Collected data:
----------------

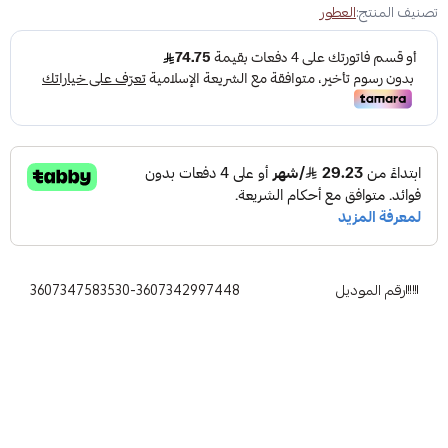
تصنيف المنتج:
العطور
رقم الموديل
3607347583530-3607342997448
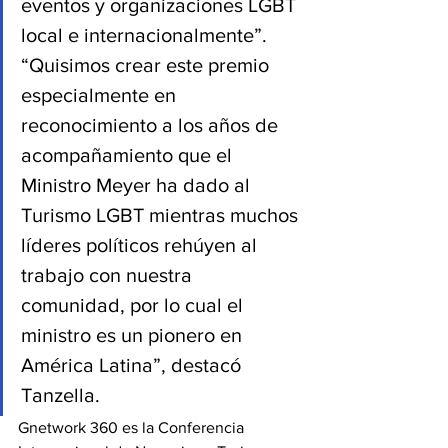
eventos y organizaciones LGBT 
local e internacionalmente”. 
“Quisimos crear este premio 
especialmente en 
reconocimiento a los años de 
acompañamiento que el 
Ministro Meyer ha dado al 
Turismo LGBT mientras muchos 
líderes políticos rehúyen al 
trabajo con nuestra 
comunidad, por lo cual el 
ministro es un pionero en 
América Latina”, destacó 
Tanzella.
Gnetwork 360 es la Conferencia 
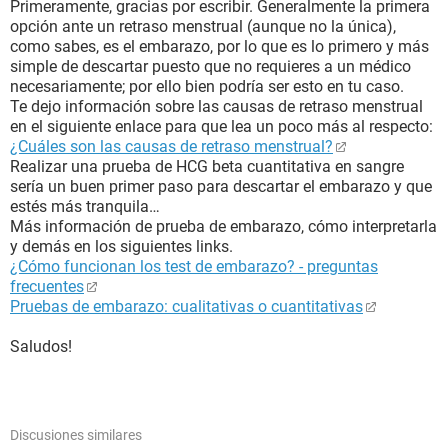
Primeramente, gracias por escribir. Generalmente la primera
opción ante un retraso menstrual (aunque no la única),
como sabes, es el embarazo, por lo que es lo primero y más
simple de descartar puesto que no requieres a un médico
necesariamente; por ello bien podría ser esto en tu caso.
Te dejo información sobre las causas de retraso menstrual
en el siguiente enlace para que lea un poco más al respecto:
¿Cuáles son las causas de retraso menstrual?
Realizar una prueba de HCG beta cuantitativa en sangre
sería un buen primer paso para descartar el embarazo y que
estés más tranquila…
Más información de prueba de embarazo, cómo interpretarla
y demás en los siguientes links.
¿Cómo funcionan los test de embarazo? - preguntas
frecuentes
Pruebas de embarazo: cualitativas o cuantitativas
Saludos!
Discusiones similares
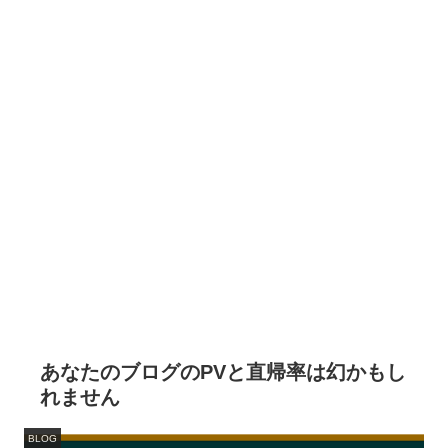
あなたのブログのPVと直帰率は幻かもし
れません
BLOG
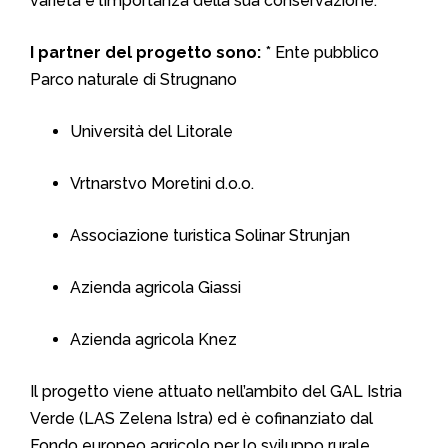
varietà e l’importanza della sua conservazione.
I partner del progetto sono:
* Ente pubblico
Parco naturale di Strugnano
Università del Litorale
Vrtnarstvo Moretini d.o.o.
Associazione turistica Solinar Strunjan
Azienda agricola Giassi
Azienda agricola Knez
Il progetto viene attuato nell’ambito del GAL Istria
Verde (LAS Zelena Istra) ed è cofinanziato dal
Fondo europeo agricolo per lo sviluppo rurale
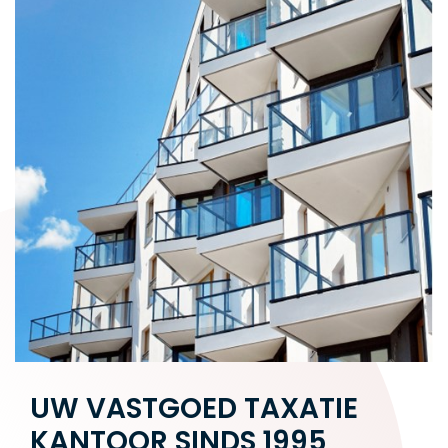
UW VASTGOED TAXATIE
KANTOOR SINDS 1995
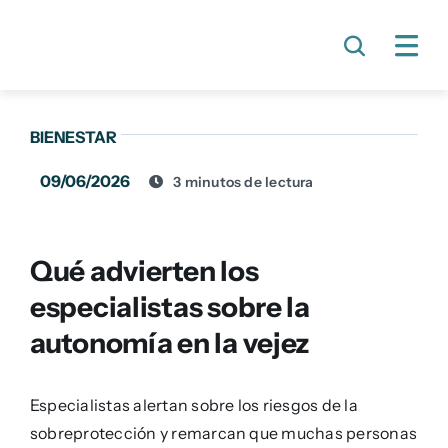
Skip
to
content
BIENESTAR
09/06/2026
3 minutos de lectura
Qué advierten los
especialistas sobre la
autonomía en la vejez
Especialistas alertan sobre los riesgos de la
sobreprotección y remarcan que muchas personas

----------------

:: Task statement ::
What do the lines above say from the one containing "simple de descartar" down to the one containing "Realizar una prueba"? Return them exactly, both end lines included, and only them.

:: Response below ::
simple de descartar puesto que no requieres a un médico
necesariamente; por ello bien podría ser esto en tu caso.
Te dejo información sobre las causas de retraso menstrual
en el siguiente enlace para que lea un poco más al respecto:
¿Cuáles son las causas de retraso menstrual?
Realizar una prueba de HCG beta cuantitativa en sangre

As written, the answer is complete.